Page segmentation data
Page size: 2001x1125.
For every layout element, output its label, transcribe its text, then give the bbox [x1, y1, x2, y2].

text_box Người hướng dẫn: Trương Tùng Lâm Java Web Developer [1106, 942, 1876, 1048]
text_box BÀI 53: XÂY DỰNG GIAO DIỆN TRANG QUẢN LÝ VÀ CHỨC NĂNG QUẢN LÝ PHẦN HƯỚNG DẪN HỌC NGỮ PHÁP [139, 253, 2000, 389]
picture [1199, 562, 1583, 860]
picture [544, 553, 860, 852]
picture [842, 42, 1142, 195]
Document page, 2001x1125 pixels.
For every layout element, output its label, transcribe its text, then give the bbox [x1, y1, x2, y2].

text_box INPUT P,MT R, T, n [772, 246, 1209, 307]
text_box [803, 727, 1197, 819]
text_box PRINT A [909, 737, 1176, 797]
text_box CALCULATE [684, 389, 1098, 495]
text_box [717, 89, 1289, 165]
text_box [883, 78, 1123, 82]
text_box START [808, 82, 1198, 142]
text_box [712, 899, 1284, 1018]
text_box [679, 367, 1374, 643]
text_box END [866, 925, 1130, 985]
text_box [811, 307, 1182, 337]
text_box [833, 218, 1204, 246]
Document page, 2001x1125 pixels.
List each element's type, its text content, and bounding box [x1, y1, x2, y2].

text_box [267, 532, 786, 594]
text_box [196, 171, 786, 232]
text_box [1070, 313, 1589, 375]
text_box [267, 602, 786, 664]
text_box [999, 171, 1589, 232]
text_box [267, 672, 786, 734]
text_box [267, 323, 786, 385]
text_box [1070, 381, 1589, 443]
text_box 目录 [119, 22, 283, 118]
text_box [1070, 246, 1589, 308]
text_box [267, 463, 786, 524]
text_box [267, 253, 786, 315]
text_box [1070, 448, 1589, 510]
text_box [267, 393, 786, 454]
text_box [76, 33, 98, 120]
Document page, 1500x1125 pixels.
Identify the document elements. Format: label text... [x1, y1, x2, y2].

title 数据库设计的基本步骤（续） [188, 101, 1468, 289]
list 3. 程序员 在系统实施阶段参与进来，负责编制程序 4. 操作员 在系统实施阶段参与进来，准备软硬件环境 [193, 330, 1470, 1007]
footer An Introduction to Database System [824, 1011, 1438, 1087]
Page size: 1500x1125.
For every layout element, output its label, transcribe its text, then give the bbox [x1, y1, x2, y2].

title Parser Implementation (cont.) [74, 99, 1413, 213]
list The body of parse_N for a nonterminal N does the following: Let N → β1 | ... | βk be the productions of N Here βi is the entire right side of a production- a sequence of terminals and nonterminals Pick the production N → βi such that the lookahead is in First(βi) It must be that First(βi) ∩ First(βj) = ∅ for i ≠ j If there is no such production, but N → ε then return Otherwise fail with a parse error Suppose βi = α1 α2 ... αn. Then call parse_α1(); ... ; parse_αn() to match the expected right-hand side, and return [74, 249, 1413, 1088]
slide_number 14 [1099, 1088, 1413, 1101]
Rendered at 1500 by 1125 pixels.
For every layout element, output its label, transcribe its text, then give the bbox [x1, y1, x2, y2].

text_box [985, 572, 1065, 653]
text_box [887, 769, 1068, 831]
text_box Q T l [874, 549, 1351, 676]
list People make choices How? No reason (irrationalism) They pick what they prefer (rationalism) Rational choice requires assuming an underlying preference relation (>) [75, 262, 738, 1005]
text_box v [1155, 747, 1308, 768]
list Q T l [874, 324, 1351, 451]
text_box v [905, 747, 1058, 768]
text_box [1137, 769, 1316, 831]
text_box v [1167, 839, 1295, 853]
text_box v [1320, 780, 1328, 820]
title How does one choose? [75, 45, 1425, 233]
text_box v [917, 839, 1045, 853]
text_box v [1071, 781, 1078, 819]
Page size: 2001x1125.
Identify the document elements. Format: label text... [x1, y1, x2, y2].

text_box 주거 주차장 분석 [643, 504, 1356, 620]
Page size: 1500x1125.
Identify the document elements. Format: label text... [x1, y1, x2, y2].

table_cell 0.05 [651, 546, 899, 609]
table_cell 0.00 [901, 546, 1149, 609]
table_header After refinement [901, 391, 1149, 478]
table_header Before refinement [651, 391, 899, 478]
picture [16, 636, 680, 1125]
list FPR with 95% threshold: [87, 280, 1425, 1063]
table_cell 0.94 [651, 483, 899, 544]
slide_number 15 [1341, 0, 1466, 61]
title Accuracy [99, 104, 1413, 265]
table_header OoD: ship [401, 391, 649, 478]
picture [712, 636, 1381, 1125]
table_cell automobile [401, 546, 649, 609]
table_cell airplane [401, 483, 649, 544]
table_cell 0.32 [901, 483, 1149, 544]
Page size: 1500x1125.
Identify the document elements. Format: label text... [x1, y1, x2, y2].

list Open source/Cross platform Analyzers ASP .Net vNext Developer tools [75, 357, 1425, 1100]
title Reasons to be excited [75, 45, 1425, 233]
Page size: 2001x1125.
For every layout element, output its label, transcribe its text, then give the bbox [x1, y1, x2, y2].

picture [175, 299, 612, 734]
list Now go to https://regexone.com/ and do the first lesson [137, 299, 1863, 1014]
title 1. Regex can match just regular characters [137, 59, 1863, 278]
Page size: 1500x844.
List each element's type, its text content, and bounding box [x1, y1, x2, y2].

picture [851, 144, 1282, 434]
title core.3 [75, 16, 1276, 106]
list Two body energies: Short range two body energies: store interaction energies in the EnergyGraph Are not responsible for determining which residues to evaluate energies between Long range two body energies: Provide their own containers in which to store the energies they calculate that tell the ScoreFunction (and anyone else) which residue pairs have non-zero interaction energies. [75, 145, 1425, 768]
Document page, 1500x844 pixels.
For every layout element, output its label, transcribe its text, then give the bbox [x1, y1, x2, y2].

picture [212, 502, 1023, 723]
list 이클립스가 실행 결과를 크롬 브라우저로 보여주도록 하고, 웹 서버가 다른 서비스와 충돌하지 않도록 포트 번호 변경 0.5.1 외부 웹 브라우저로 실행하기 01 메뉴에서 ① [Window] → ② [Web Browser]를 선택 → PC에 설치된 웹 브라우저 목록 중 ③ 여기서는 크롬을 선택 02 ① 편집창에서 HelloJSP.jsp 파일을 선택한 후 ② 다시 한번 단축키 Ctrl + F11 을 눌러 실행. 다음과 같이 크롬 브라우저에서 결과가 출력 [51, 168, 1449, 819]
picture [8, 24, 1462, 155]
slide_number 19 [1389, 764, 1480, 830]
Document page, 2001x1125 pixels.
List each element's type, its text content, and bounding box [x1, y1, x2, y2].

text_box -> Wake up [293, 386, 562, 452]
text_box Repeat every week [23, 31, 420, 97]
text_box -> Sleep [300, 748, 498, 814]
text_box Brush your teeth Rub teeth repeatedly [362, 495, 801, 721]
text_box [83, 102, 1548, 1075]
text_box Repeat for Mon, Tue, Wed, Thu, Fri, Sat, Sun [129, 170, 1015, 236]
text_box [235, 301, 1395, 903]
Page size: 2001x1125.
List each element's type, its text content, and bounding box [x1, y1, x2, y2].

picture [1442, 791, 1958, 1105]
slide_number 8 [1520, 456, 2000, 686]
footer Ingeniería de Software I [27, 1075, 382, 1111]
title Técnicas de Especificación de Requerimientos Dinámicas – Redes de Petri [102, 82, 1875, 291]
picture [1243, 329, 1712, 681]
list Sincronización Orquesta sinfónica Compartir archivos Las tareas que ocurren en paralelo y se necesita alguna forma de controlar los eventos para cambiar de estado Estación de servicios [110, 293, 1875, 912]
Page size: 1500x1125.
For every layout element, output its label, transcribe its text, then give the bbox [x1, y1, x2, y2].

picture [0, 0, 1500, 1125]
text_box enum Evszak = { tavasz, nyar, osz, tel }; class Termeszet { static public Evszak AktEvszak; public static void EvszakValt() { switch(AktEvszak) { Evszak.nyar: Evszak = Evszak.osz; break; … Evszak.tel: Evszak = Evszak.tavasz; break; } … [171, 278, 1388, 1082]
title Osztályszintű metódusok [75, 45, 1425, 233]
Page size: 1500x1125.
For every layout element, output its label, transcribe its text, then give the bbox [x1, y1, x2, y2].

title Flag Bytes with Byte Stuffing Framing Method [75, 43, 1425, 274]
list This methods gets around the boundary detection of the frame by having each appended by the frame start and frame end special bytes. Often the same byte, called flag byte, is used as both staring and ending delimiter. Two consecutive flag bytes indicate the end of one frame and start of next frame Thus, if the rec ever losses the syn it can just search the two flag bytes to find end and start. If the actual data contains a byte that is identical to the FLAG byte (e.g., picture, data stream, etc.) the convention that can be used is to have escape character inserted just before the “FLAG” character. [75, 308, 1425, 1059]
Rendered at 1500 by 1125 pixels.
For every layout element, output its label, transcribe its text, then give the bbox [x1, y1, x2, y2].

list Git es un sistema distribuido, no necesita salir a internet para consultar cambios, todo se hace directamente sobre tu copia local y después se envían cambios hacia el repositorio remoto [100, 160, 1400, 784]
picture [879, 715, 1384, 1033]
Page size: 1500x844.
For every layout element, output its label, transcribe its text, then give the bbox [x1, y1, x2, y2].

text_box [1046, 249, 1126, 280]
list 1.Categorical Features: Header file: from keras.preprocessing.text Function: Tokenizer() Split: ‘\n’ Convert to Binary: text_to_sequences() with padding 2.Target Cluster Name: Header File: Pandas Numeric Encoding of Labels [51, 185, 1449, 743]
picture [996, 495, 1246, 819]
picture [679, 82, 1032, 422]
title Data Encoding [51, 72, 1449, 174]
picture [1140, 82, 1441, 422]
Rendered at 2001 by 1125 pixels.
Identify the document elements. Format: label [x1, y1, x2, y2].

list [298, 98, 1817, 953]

» Task instructions
If a line falls between the first line of the entries and the line containing "text_box [267, 672, 786, 734]", or is one of those two, restate it word for word; leave all other lines out.

» Your solution
Page size: 2001x1125.
For every layout element, output its label, transcribe its text, then give the bbox [x1, y1, x2, y2].

text_box Người hướng dẫn: Trương Tùng Lâm Java Web Developer [1106, 942, 1876, 1048]
text_box BÀI 53: XÂY DỰNG GIAO DIỆN TRANG QUẢN LÝ VÀ CHỨC NĂNG QUẢN LÝ PHẦN HƯỚNG DẪN HỌC NGỮ PHÁP [139, 253, 2000, 389]
picture [1199, 562, 1583, 860]
picture [544, 553, 860, 852]
picture [842, 42, 1142, 195]
Document page, 2001x1125 pixels.
For every layout element, output its label, transcribe its text, then give the bbox [x1, y1, x2, y2].

text_box INPUT P,MT R, T, n [772, 246, 1209, 307]
text_box [803, 727, 1197, 819]
text_box PRINT A [909, 737, 1176, 797]
text_box CALCULATE [684, 389, 1098, 495]
text_box [717, 89, 1289, 165]
text_box [883, 78, 1123, 82]
text_box START [808, 82, 1198, 142]
text_box [712, 899, 1284, 1018]
text_box [679, 367, 1374, 643]
text_box END [866, 925, 1130, 985]
text_box [811, 307, 1182, 337]
text_box [833, 218, 1204, 246]
Document page, 2001x1125 pixels.
List each element's type, its text content, and bounding box [x1, y1, x2, y2].

text_box [267, 532, 786, 594]
text_box [196, 171, 786, 232]
text_box [1070, 313, 1589, 375]
text_box [267, 602, 786, 664]
text_box [999, 171, 1589, 232]
text_box [267, 672, 786, 734]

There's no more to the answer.